Monday, April 8, 2019

Mark Haim: all we need is love!

Mark Haim contains multitudes in "Parts to a Sum"
photo by Jim Coleman

I didn’t plan to write about Mark Haim’s new solo “Parts to a Sum,” at Seattle’s Velocity Dance Center.

After all, I am one of more than 350 people who answered Haim’s invitation to submit very short videos of ourselves in motion. His idea was to learn portions of all of these movements, and compile them into an evening length piece. I'd seen pieces of the work in progress, and when I went to Velocity on Saturday evening, I left my notebook in my backpack. To write about this solo felt like it would be some kind of conflict of interest. But midway through the first section, my mind started to swirl and I itched to have my pen and notebook at hand. The solo is divided into three sections; when the first break arrived, I dug out pen and paper.

Walt Whitman's line "I contain multitudes" had popped into my head as I watched Haim. In his epic poem “Song of Myself,” Whitman wrote “do I contradict myself? Very well, then I contradict myself; I am large, I contain multitudes.” Whitman was celebrating his humanity: flawed, contradictory, imperfect. Haim picks up that celebration and expands on it; "Parts to a sum" is a celebration not just of our humanity, but of our connections to one another.

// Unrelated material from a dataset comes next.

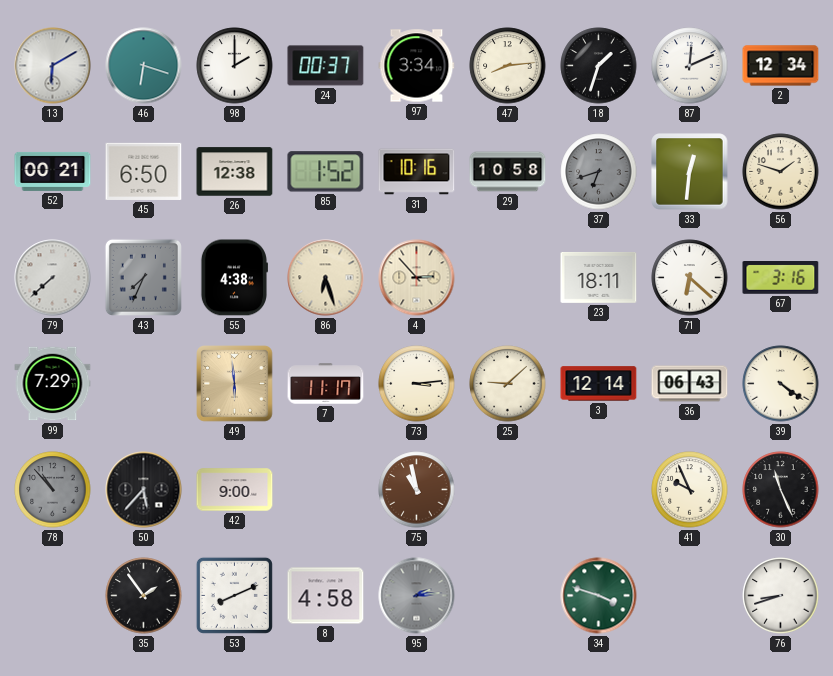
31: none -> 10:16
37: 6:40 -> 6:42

It's a celebration of our collective existence.

On its surface, the movements in “Parts to a sum” don’t awe, or even seem particularly fresh (although watching Haim flap his arms like an excited toddler, you get a new perspective on joy.) It’s in the way Haim has layered person after person’s submissions, his decision to submerge his own personality in order to shine a light on hundreds of others, where the power lies in this solo. It is selfless in a way that I think only somebody with life experience can be; Haim isn't out to strut in his own movements; he's here to honor all of us.
Mark Haim in "Parts to a Sum"
photo by Jim Coleman

Part one is performed mostly in silence, or to a very faint soundscape with birdsong, chimes and the occasion wisp of a melody. The sounds evoke sense memories, the way the aroma from Proust’s legendary madeleine ignited a masterwork. The power is in its quietness. 

For the second section, Haim has created a soundtrack that mashes up popular songs much the way he’s mashing up our movements. The tunes are tantalizingly familiar, and just as we start to tap our toes, the music crashes against the next song in a John Cage-ian way. The impact is powerful indeed, a wonderful echo of the way he’s woven our movements together.

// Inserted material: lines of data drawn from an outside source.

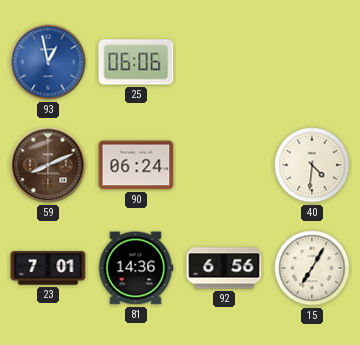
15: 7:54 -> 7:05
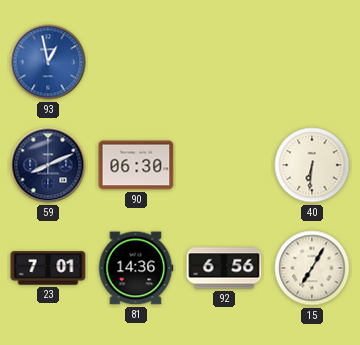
25: 06:06 -> none
59 dial: brown -> navy
90: 06:24 -> 06:30
40: 4:31 -> 6:31
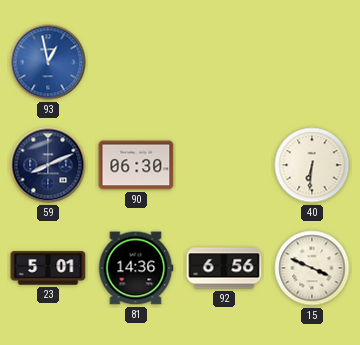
23: 7:01 -> 5:01
15: 7:05 -> 3:49
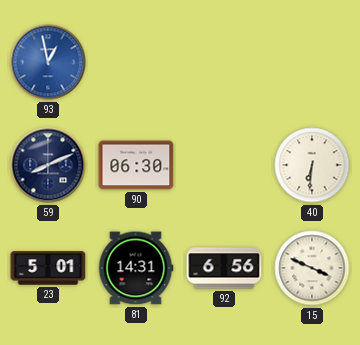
81: 14:36 -> 14:31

The final part of this solo uses Beethoven as an aural backdrop; for me this might have been the only misstep of the evening; Beethoven’s grandiosity, which I normally love, threatened to rend the tender garment that Haim was weaving.
Mark Haim leaps with joy in "Parts to a Sum"
photo by Jim Coleman

In the program, Haim writes that he was inspired to make this work in response to the political climate, as a conscious choice to count his blessings and acknowledge his own happiness. In that acknowledgement, what he’s created is more than a tapestry of movement and sound; he’s woven a quilt of our shared humanity, an ode to our interdependence on the planet, a love song to us all.